┌──

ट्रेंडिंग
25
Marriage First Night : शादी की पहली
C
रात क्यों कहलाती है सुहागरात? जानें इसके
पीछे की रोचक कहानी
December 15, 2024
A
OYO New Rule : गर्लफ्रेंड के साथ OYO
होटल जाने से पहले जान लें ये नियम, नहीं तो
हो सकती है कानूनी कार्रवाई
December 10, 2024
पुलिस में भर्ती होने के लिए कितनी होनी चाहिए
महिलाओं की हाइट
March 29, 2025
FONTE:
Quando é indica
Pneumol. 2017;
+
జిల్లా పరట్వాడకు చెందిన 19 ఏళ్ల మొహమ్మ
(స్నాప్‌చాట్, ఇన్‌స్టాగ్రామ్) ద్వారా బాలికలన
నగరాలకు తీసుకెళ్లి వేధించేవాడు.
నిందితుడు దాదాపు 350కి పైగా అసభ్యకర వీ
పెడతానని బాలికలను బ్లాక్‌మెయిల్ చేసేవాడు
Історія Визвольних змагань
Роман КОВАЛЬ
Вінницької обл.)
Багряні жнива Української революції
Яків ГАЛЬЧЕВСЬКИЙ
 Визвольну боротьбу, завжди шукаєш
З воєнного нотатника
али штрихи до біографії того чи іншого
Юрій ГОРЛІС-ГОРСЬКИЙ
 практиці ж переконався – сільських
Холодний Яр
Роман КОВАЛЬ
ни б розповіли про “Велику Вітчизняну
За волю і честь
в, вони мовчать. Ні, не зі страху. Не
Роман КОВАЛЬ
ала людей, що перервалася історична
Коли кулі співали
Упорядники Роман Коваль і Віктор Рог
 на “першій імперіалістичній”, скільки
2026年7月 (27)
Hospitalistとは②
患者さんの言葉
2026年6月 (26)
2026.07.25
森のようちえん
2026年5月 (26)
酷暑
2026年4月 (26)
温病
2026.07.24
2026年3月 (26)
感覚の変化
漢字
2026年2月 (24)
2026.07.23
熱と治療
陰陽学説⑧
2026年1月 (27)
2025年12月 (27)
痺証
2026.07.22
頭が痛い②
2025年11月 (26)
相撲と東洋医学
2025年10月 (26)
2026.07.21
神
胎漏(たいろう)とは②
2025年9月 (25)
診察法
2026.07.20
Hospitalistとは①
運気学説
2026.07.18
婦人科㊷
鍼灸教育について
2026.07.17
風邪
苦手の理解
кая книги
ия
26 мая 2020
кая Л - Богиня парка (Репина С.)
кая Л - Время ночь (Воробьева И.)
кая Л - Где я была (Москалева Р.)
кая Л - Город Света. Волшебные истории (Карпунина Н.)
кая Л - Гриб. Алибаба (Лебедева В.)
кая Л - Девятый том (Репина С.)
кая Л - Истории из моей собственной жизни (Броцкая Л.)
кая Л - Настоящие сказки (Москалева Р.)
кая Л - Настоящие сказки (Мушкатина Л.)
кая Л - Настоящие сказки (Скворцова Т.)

└──

## Task brief
Format the lines from the start of the rows through the line containing "Історія Визвольних змагань", inclusive, as a JSON list of strings, with one string per line and blank lines omitted.

## Solution to this exercise
[
  "ट्रेंडिंग",
  "25",
  "Marriage First Night : शादी की पहली",
  "C",
  "रात क्यों कहलाती है सुहागरात? जानें इसके",
  "पीछे की रोचक कहानी",
  "December 15, 2024",
  "A",
  "OYO New Rule : गर्लफ्रेंड के साथ OYO",
  "होटल जाने से पहले जान लें ये नियम, नहीं तो",
  "हो सकती है कानूनी कार्रवाई",
  "December 10, 2024",
  "पुलिस में भर्ती होने के लिए कितनी होनी चाहिए",
  "महिलाओं की हाइट",
  "March 29, 2025",
  "FONTE:",
  "Quando é indica",
  "Pneumol. 2017;",
  "+",
  "జిల్లా పరట్వాడకు చెందిన 19 ఏళ్ల మొహమ్మ",
  "(స్నాప్‌చాట్, ఇన్‌స్టాగ్రామ్) ద్వారా బాలికలన",
  "నగరాలకు తీసుకెళ్లి వేధించేవాడు.",
  "నిందితుడు దాదాపు 350కి పైగా అసభ్యకర వీ",
  "పెడతానని బాలికలను బ్లాక్‌మెయిల్ చేసేవాడు",
  "Історія Визвольних змагань"
]